Data to process:
··········

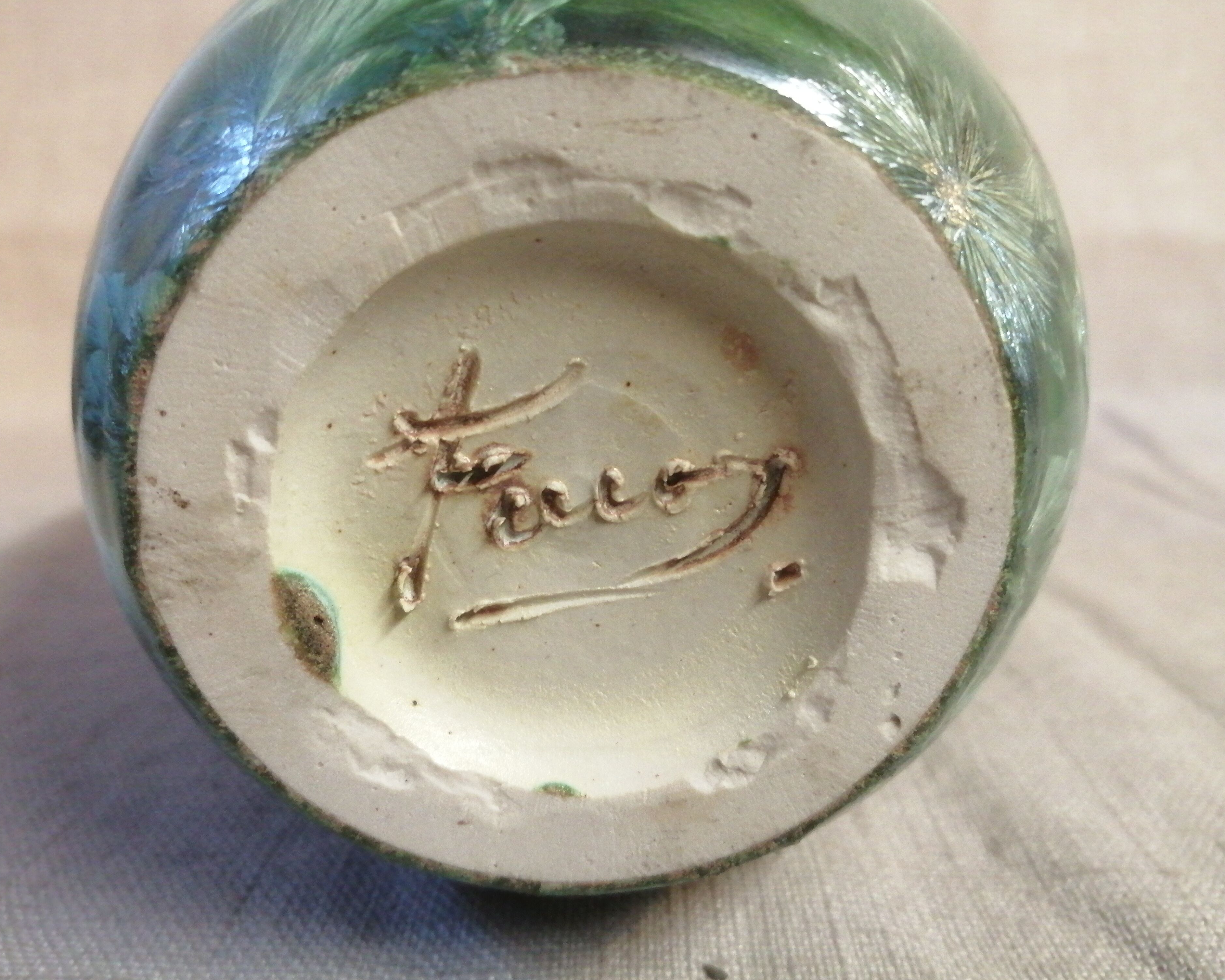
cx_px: 583
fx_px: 1015
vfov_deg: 51.5
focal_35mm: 28
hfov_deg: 62.2
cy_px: 479
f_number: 1.8
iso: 400
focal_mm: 3.62
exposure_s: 1/20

··········

What is expected: The material above should be repeated word for word, with every picture omitted.

Answer box:
cx_px: 583
fx_px: 1015
vfov_deg: 51.5
focal_35mm: 28
hfov_deg: 62.2
cy_px: 479
f_number: 1.8
iso: 400
focal_mm: 3.62
exposure_s: 1/20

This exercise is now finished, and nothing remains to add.